Its ongoing threat-intelligence effort – the agency monitors around 3m endpoints for malware, gets nearly 100 new malware submissions and collects around 7.2TB of “incredibly rich” data per day, Krebs said – has helped the agency “extract insights” at a scale that has helped it and its partners keep on top of the surge in COVID-19 related cybercrime.

“We’re the nation’s risk advisor,” he explained. “My job is to ensure that you have the information you need to be safe and successful in managing your risk.”
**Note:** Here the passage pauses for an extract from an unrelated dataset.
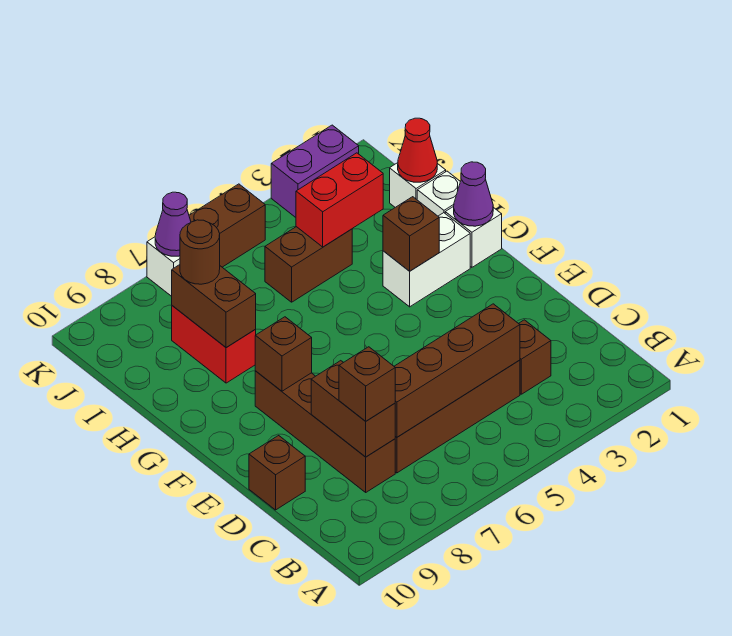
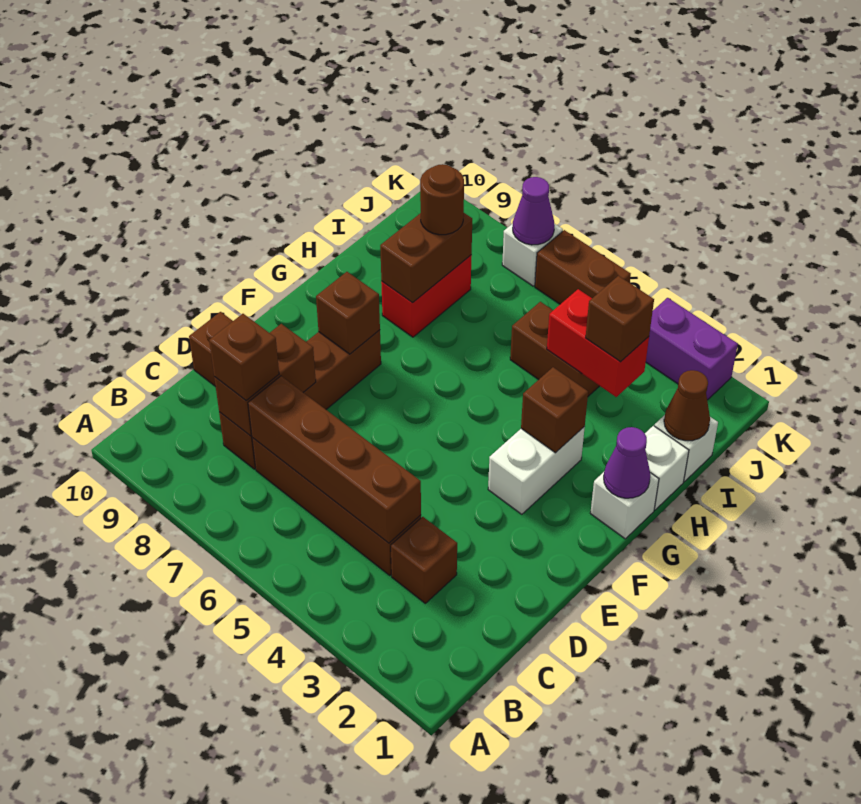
white brick G2:G3 level 1 -> white brick F3:G3 level 1
red cone I1 level 2 -> brown cone I1 level 2
none -> brown brick I3 level 3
Securing the virus response

Yet even as the fast-tracked coronavirus vaccine program ramped up early this year – carrying the moniker Operation Warp Speed – it quickly became clear that the operation’s integrity would depend on proactively identifying and fixing potential cyber weaknesses in the complex web of government and private-sector organisations involved in virus research and production.

The Operation Warp Speed supply chain was riddled with potential vectors for outside interference, said Josh Corman, an ethical hacker who was seconded to CISA in July as a visiting researcher tasked to help protect a vaccine effort where, he said, “even a month’s delay translates into 5 million of our loved ones [infected].”

“In this exercise with such high consequences, as we are over-dependent on undependable things potentially affecting public safety,” Corman said, “and to prevent delays to the Operation Warp Speed mission we are now more dependent than ever on you and what you will do about it.”

Protecting the rapidly-evolving and multifaceted vaccine response will require cybersecurity defenders to “think outside the box, get very creative and use a whole of community approach,” he said, citing the importance of uniting the public sector, private sector, hacker community, volunteer groups like the CTI League, and “any and all willing allies”.

Corman knows first-hand about the power of uniting grassroots hacker communities to fight a common enemy: as founder of IAmTheCavalry.org seven years ago, he has long worked with like-minded hackers to identify and mitigate threats against life-saving technology.

That effort grew out of concerns that “our dependence on connected technology is growing faster than our ability to secure it,” he said in opening the CISA conference.

“I was deeply concerned that with a failure rate approaching 100 per cent, that all of us have lost intellectual property or trade secrets [and] many federal agencies have been compromised successfully by foreign adversaries and those who wish to do us harm.”

This had proven particularly true during the COVID-19 pandemic, CISA associate director for vulnerability management Boyden Rohner explained, noting that “all crises present unique opportunities for malicious actors to capitalise on people’s fears and COVID-19 is no different.”

“As a nation we went into the pandemic with inconsistent cyber hygiene practices and limited security awareness training,” she explained, noting that pandemic-related voice-based attacks, state actor-driven information-warfare campaigns, fake domains and myriad other attacks had “challenged us to give new types of risk advice because few were prepared for the all-remote lifestyle that the pandemic has required.”

“Attackers began to take advantage of that remote-working lifestyle nearly as quickly as we adopted it,” she added, noting that CISA and its network of partners had already taken down some 7,000 fraudulent domains and reduced the volume of COVID-19 related spam campaigns.